Given entries START
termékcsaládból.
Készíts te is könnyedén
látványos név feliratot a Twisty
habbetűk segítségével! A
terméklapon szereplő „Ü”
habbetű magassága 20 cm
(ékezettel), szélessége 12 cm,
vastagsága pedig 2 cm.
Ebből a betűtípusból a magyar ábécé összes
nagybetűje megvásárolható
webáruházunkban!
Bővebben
Given entries END
> _Directions_: A verbatim copy of all the records is to be produced.

> _Your response_:
termékcsaládból.
Készíts te is könnyedén
látványos név feliratot a Twisty
habbetűk segítségével! A
terméklapon szereplő „Ü”
habbetű magassága 20 cm
(ékezettel), szélessége 12 cm,
vastagsága pedig 2 cm.
Ebből a betűtípusból a magyar ábécé összes
nagybetűje megvásárolható
webáruházunkban!
Bővebben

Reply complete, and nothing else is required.